In This Episode
In this edition of The Jewelry District you’ll hear JCK editor-in-chief Victoria Gomelsky and news director Rob Bates interview guest Kate Peterson, president and CEO of Performance Concepts. They’ll discuss stores reopening around the country, changes in consumer behavior, and educational resources to help your business come out of this crisis prepared.
00:25 Introduction of Kate Peterson, president and CEO of Performance Concepts.
03:08 Rob asks Kate what she’s hearing about reopenings around the country.
09:10 Kate explains what companies have to do when reopening.
14:20 Kate discusses employee-employer relations.
17:40 Kate explains the best way for people to educate themselves during this time.
Introducing Kate Peterson
Kate Peterson is president and CEO of Performance Concepts and is based in an old stomping ground of Victoria’s—Montgomery Village, Md. The state of Maryland has begun to reopen, but the area immediately surrounding Washington, D.C., is still closed.
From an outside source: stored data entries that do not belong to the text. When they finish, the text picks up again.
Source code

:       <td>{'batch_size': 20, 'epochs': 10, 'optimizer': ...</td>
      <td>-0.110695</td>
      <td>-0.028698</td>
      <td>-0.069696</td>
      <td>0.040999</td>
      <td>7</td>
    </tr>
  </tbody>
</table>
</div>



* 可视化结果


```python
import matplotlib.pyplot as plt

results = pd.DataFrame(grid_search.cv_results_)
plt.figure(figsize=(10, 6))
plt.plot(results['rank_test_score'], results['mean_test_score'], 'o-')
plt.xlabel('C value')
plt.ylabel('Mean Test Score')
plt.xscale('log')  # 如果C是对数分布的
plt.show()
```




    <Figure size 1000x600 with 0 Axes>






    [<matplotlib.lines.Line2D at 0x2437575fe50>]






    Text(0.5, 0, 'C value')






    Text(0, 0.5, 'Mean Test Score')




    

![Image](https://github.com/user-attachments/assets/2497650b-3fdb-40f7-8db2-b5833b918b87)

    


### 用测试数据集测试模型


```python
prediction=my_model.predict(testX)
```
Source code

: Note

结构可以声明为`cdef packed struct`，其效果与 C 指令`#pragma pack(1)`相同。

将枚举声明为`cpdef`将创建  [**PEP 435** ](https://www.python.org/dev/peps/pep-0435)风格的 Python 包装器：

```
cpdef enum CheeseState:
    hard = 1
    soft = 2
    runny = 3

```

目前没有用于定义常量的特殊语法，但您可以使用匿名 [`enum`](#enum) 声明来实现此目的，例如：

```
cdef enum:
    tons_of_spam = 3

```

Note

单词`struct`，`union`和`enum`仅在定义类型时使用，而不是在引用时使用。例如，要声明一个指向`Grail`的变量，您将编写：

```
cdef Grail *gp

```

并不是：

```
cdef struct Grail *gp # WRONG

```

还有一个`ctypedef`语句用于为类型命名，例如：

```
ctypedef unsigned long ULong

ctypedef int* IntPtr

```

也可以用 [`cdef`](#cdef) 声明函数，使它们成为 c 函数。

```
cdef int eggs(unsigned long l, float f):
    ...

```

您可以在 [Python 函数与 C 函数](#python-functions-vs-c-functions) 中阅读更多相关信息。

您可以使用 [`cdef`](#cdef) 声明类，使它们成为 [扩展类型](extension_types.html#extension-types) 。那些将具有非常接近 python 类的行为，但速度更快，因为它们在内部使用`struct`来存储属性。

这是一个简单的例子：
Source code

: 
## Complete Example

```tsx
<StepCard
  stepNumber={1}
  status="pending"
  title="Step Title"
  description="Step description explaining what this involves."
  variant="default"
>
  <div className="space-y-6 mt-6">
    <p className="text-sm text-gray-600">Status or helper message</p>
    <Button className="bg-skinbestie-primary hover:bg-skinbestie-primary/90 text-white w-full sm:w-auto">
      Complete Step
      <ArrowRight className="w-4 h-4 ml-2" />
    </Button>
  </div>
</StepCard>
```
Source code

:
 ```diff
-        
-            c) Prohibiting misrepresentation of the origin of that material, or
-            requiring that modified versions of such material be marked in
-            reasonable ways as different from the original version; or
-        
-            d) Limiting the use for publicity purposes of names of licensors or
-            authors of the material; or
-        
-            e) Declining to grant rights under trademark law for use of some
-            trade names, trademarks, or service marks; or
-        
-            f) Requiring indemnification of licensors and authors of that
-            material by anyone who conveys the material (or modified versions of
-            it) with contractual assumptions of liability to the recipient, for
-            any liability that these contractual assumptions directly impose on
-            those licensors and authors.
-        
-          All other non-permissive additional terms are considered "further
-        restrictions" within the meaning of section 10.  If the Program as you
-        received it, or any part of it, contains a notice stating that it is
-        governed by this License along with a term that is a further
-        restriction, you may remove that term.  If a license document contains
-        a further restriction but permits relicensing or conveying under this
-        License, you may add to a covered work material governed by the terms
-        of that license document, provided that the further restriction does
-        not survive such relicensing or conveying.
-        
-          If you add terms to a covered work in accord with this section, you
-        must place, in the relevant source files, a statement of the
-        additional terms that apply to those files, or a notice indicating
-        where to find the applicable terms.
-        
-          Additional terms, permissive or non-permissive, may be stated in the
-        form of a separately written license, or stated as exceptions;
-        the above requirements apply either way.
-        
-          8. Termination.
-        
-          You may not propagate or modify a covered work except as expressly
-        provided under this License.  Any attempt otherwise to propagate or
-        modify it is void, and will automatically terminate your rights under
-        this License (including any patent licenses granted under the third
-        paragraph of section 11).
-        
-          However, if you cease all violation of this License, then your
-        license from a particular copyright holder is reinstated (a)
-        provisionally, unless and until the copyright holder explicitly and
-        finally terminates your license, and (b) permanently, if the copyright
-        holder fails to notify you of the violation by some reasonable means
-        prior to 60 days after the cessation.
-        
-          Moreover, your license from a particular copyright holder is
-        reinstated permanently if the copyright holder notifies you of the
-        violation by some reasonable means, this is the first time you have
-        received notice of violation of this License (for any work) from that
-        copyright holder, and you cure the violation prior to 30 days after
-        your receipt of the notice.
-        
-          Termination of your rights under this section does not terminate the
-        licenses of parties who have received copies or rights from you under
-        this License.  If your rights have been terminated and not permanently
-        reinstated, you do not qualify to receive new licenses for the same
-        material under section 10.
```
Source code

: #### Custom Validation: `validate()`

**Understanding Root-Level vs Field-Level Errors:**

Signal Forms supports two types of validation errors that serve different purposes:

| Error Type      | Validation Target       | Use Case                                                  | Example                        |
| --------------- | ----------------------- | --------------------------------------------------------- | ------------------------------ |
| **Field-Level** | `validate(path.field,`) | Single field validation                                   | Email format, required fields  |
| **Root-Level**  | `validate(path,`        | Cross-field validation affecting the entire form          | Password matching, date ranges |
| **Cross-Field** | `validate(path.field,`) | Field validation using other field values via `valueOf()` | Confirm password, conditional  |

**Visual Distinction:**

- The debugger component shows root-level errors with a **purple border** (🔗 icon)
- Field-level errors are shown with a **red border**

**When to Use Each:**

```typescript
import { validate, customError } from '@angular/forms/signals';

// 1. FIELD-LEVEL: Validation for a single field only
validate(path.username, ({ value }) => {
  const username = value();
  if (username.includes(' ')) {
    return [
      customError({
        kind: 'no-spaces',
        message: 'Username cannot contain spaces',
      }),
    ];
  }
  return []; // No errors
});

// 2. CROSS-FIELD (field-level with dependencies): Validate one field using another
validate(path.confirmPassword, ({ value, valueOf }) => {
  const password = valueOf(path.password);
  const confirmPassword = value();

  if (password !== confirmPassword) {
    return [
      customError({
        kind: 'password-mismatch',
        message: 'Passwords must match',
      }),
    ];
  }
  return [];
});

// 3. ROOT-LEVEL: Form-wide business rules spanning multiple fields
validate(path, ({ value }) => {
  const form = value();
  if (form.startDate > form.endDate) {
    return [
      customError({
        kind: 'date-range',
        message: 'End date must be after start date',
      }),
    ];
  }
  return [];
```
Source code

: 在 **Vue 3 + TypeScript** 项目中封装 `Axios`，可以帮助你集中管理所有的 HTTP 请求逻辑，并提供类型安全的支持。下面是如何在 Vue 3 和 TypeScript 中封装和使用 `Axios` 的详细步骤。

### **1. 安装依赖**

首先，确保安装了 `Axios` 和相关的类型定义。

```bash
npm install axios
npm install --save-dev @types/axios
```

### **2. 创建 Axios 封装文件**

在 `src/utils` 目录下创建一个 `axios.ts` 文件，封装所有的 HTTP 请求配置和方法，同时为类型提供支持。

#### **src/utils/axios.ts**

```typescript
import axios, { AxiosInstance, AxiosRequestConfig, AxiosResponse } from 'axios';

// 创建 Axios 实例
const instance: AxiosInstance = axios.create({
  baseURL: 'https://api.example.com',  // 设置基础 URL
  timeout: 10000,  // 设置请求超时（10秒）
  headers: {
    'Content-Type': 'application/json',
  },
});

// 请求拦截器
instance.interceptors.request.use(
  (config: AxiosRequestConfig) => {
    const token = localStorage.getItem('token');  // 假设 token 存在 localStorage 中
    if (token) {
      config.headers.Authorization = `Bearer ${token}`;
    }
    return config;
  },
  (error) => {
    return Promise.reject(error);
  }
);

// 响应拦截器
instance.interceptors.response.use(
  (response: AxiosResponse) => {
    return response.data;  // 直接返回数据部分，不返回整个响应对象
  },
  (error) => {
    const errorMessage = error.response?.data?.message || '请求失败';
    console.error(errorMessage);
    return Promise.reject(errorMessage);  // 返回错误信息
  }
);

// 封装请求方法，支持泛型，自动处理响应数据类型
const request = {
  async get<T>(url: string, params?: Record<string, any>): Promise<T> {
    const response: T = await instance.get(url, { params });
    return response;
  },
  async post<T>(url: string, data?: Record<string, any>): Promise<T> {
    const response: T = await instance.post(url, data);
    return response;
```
Kate started out in the jewelry industry working in a store at just 16. She was director of training at the original Kay Jewelers in Alexandria, Va., and training director of Sterling, as well as vice president of training for Littman Jewelers. This was all before she decided to branch off on her own with a business partner in the late 1990s to create Performance Concepts. Now they work with trade organizations; design training programs for retailers; and work with retailers directly to provide training services, organizational design, management development, and general consulting.
Changing Consumer Behavior
Rob asks Kate what they’re hearing as far as reopening and sales, and Kate says she sees no real consistency across the country. She is, however, seeing some pent-up demand as stores reopen—but that seems to fizzle out after a week. Those who are most successful are those who have put time in over the last two months figuring out what they had to do differently. You’ll hear Kate talk about the biggest changes in consumer behavior and how to prepare for dealing with those changes.
Handling the Reopening
Rob asks Kate how most people are handling the reopenings, and Kate emphasizes that no matter what companies do they must be consistent. Companies must take a stand on their procedures and stick to them—for instance, if they’re requiring people wear a mask. Another helpful hint is to tell people what you can do, not what you can’t—and to think of ways you can present yourself positively to your customers.
There are restrictions across the country about how many people are allowed to be in a store at one time—and that includes yourself, your employees, and customers. With such limitations, it’s possible not all of your employees can return to business as usual. Kate suggests if you’re paying your employee to stay at home, you can tell them to volunteer their time toward their community, and also to your customers, to keep them engaged. Kate says the most important interview questions going forward will be about how they spent their time during COVID-19—and it’s important to make the most of it.
Resources and a Return to Work
Victoria asks Kate about some of the best pieces of education she’s come across during the crisis for further research, and Kate gives some great suggestions of webinars and conferences. Rob asks Kate how employers should handle those who are nervous to come back. Kate reminds us to be sensitive to others and to recognize there might be unknown issues at play. Don’t challenge the behavior of your employees and know when you need to bring someone else in for the time being to avoid having to pay the government back. Kate concludes that it is time for us to rise up to the standards the consumers are demanding.